One of the limitations in this study was the information about the PTSD stressors and the experience of traumatic events before the incidence of SCI of all the individuals were not taken. This could have created a confounding bias in the prevalence of PTSD among SCI individuals. Similarly, those individuals who were interviewed either by trained physiotherapists or by the treating doctor, there is a probability of occurrence of observer bias and/or interviewer bias. However, due to the same approach of data collection, response bias could be eliminated. In the context like Nepal, where the respondents are not educated formally, and thus have very limited knowledge of their problems, the use of self-reported measures would not yield the appropriate data. Further, this study being a cross- sectional study, it may also be difficult to derive a causal relationship between SCI and PTSD due to only a one-time measurement of PCL score.
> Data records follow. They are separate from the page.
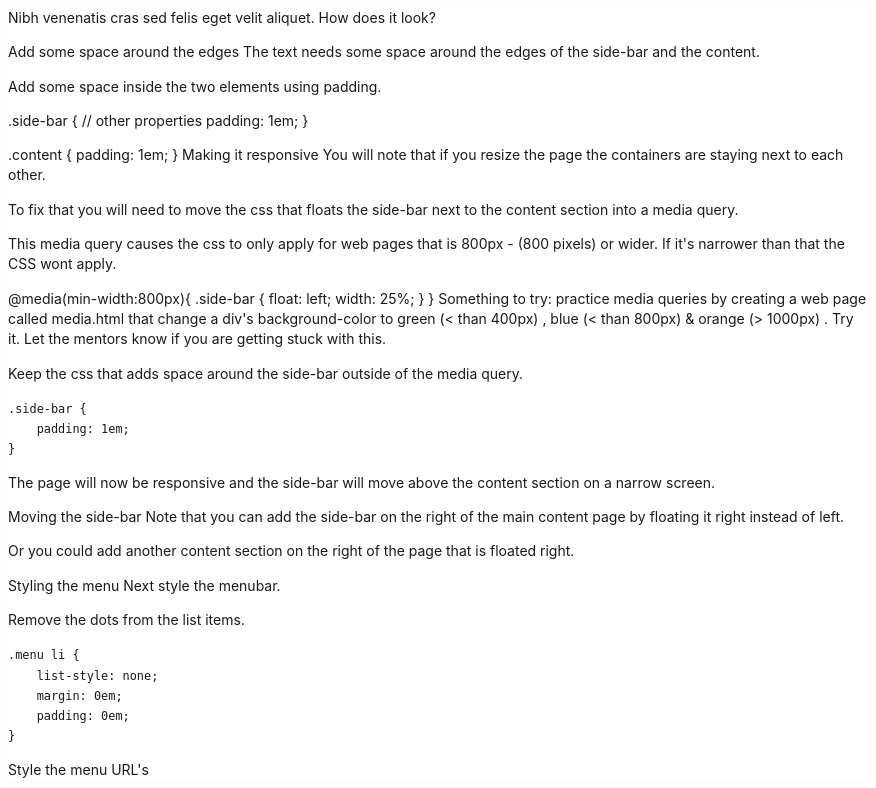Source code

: Nibh venenatis cras sed felis eget velit aliquet.
How does it look?

Add some space around the edges
The text needs some space around the edges of the side-bar and the content.

Add some space inside the two elements using padding.

.side-bar {
    // other properties
    padding: 1em;
}

.content {
    padding: 1em;
}
Making it responsive
You will note that if you resize the page the containers are staying next to each other.

To fix that you will need to move the css that floats the side-bar next to the content section into a media query.

This media query causes the css to only apply for web pages that is 800px - (800 pixels) or wider. If it's narrower than that the CSS wont apply.

@media(min-width:800px){
    .side-bar {
        float: left;
        width: 25%;
    }
}
Something to try: practice media queries by creating a web page called media.html that change a div's background-color to green (< than 400px) , blue (< than 800px) & orange (> 1000px) . Try it. Let the mentors know if you are getting stuck with this.

Keep the css that adds space around the side-bar outside of the media query.

    .side-bar {
        padding: 1em;
    }
The page will now be responsive and the side-bar will move above the content section on a narrow screen.

Moving the side-bar
Note that you can add the side-bar on the right of the main content page by floating it right instead of left.

Or you could add another content section on the right of the page that is floated right.

Styling the menu
Next style the menubar.

Remove the dots from the list items.

    .menu li {
        list-style: none;
        margin: 0em;
        padding: 0em;
    }
Style the menu URL's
In conclusion, PTSD appears to be considerably prevalent among individuals with TSCI. Females, individuals from nuclear families, individuals with lower literacy, and individuals from lower caste are significantly vulnerable to developing PTSD. However, clinical characteristics do not appear to be influential in the development of PTSD. It can be recommended that personal variables need to be examined closely in the identification of individuals at higher risk for PTSD for the purpose of early detection and treatment.